Kinostarts - Killing Them Softly

Dialoge als Kabinettstückchen wunderbarer Schmierigkeit: Auftragskiller Jackie Cogan (Brad Pitt) und Kleingangster Frankie (Scott McNairy).

(Foto: dpa)

Denn was hier gesprochen wird, stammt aus dem Roman "Cogan's Trade" - und damit direkt aus dem Jahr 1974. Keine dieser leeren alten Buchhüllen, aus denen Hollywood vielleicht noch mal drei Ideen entnimmt - das Nachlesen enthüllt, dass hier ganze Dialogpassagen wörtlich übernommen sind, ohne dass sie im Geringsten modernisiert werden mussten. So holen Brad Pitt, als Produzent und Hauptdarsteller, und der Regisseur Andrew Dominik - sein enger Verbündeter schon seit "The Assassination of Jesse James by the Coward Robert Ford" - einen vergessenen Autor wieder zurück ins Rampenlicht.

George V. Higgins heißt der Mann, geboren 1939, gestorben 1999 - ein Hardboiled Writer in großer amerikanischer Tradition, aber mit einer besonderen Begabung: Dialoge. Gangster, die lieber reden als zur Waffe greifen, sind seine Obsession - keiner hat so besessen dem Slang der Straße und der Spelunken gelauscht, keiner hat so konsequent darauf verzichtet, Aktionen zu beschreiben. Was tatsächlich in diesen Geschichten passiert, muss man sich oft wie nebenbei aus den endlosen Gesprächen zusammenreimen, deren Zeuge man wird. So kann man Higgins mit Recht als Godfather der Gangster-Dialoge beschreiben - als einen Pionier, dem auch die großen Redenschreiber des Kinos viel verdanken, allen voran natürlich Tarantino. "Killing Them Softly" ist also der noble Versuch, diesem Mann endlich einmal Gerechtigkeit widerfahren zu lassen.

"Dies ist unser Moment"

Der Australier Andrew Dominik, der schon in seinem Erstling "Chopper" fasziniert einem kriminellen Großmaul lauschte und damit gleich zum Geheimtipp avancierte, erweist sich hier als treuer Literaturverfilmer - tut aber dann doch einiges, um auf die eigenen Fähigkeiten aufmerksam zu machen. Einmal nimmt er etwa die umnebelte Perspektive eines Heroinsüchtigen ein, ein andermal inszeniert er eine Exekution im Auto in solch hyperrealer Superzeitlupe, dass Kugeln and Glassplitter nur so umherschwirren.
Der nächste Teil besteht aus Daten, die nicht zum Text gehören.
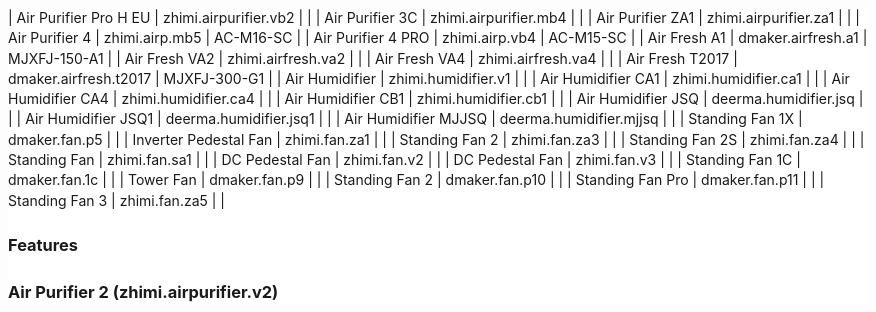 | Air Purifier Pro H EU  | zhimi.airpurifier.vb2   |              |
| Air Purifier 3C        | zhimi.airpurifier.mb4   |              |
| Air Purifier ZA1       | zhimi.airpurifier.za1   |              |
| Air Purifier 4         | zhimi.airp.mb5          | AC-M16-SC    |
| Air Purifier 4 PRO     | zhimi.airp.vb4          | AC-M15-SC    |
| Air Fresh A1           | dmaker.airfresh.a1      | MJXFJ-150-A1 |
| Air Fresh VA2          | zhimi.airfresh.va2      |              |
| Air Fresh VA4          | zhimi.airfresh.va4      |              |
| Air Fresh T2017        | dmaker.airfresh.t2017   | MJXFJ-300-G1 |
| Air Humidifier         | zhimi.humidifier.v1     |              |
| Air Humidifier CA1     | zhimi.humidifier.ca1    |              |
| Air Humidifier CA4     | zhimi.humidifier.ca4    |              |
| Air Humidifier CB1     | zhimi.humidifier.cb1    |              |
| Air Humidifier JSQ     | deerma.humidifier.jsq   |              |
| Air Humidifier JSQ1    | deerma.humidifier.jsq1  |              |
| Air Humidifier MJJSQ   | deerma.humidifier.mjjsq |              |
| Standing Fan 1X        | dmaker.fan.p5           |              |
| Inverter Pedestal Fan  | zhimi.fan.za1           |              |
| Standing Fan 2         | zhimi.fan.za3           |              |
| Standing Fan 2S        | zhimi.fan.za4           |              |
| Standing Fan           | zhimi.fan.sa1           |              |
| DC Pedestal Fan        | zhimi.fan.v2            |              |
| DC Pedestal Fan        | zhimi.fan.v3            |              |
| Standing Fan 1C        | dmaker.fan.1c           |              |
| Tower Fan              | dmaker.fan.p9           |              |
| Standing Fan 2         | dmaker.fan.p10          |              |
| Standing Fan Pro       | dmaker.fan.p11          |              |
| Standing Fan 3         | zhimi.fan.za5           |              |

### Features

### Air Purifier 2 (zhimi.airpurifier.v2)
Sein bester Schachzug aber sind dann doch die Zeitgeschichts-Schnipsel von Bush, Obama und Co., die er immer wieder dazwischenplärren lässt. Die Spieler im Hinterzimmer und die Finanzhasardeure im Weltmaßstab, denen ihr Spiel entgleitet - sie spiegeln sich ineinander. Nur mit schäbigen "Rezessionspreisen" sollte man einem Killer wie Jackie Cogan am Ende dann doch lieber nicht kommen.

Während nämlich Obama im Hintergrund aus dem Bar-Fernseher "Dies ist unser Moment" dröhnt, läuft Jackie erst zu ganz großer Form auf: "Dieser Kerl will mir weismachen, dass wir in einer Gemeinschaft leben? Dass ich nicht lache! Ich lebe in Amerika, und in Amerika bist du allein. Amerika ist kein Land, Amerika ist nur ein Business. Und jetzt, verdammt noch mal, bezahlst du mich!"
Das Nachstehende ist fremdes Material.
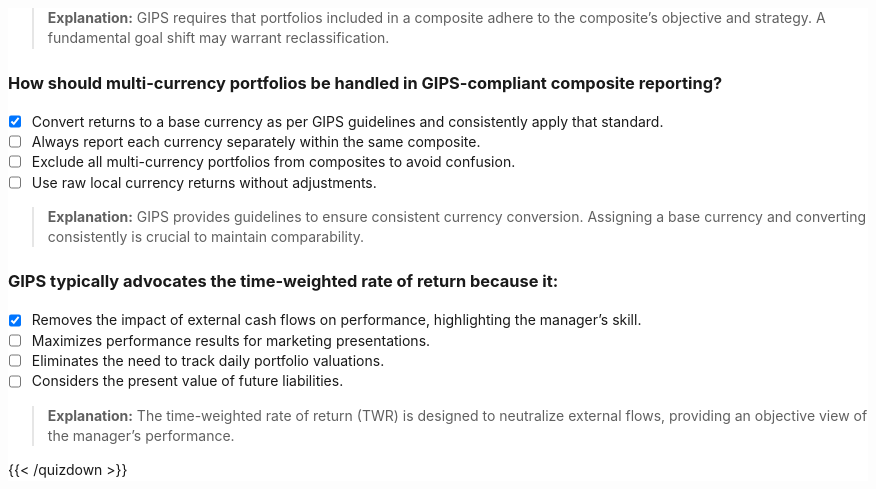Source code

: > **Explanation:** GIPS requires that portfolios included in a composite adhere to the composite’s objective and strategy. A fundamental goal shift may warrant reclassification.  

### How should multi-currency portfolios be handled in GIPS-compliant composite reporting?

- [x] Convert returns to a base currency as per GIPS guidelines and consistently apply that standard.
- [ ] Always report each currency separately within the same composite.
- [ ] Exclude all multi-currency portfolios from composites to avoid confusion.
- [ ] Use raw local currency returns without adjustments.

> **Explanation:** GIPS provides guidelines to ensure consistent currency conversion. Assigning a base currency and converting consistently is crucial to maintain comparability.  

### GIPS typically advocates the time-weighted rate of return because it:

- [x] Removes the impact of external cash flows on performance, highlighting the manager’s skill.
- [ ] Maximizes performance results for marketing presentations.
- [ ] Eliminates the need to track daily portfolio valuations.
- [ ] Considers the present value of future liabilities.

> **Explanation:** The time-weighted rate of return (TWR) is designed to neutralize external flows, providing an objective view of the manager’s performance.

{{< /quizdown >}}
Killing Them Softly, USA 2012 - Regie und Buch: Andrew Dominik, nach dem Roman "Cogan's Trade" von George V. Higgins. Kamera: Greig Fraser. Schnitt: Brian A. Kates. Mit Brad Pitt, Scoot McNairy, Ben Mendelsohn, James Gandolfini, Richard Jenkins, Ray Liotta, Vincent Curatola. Verleih: Wild Bunch, 97 Minuten.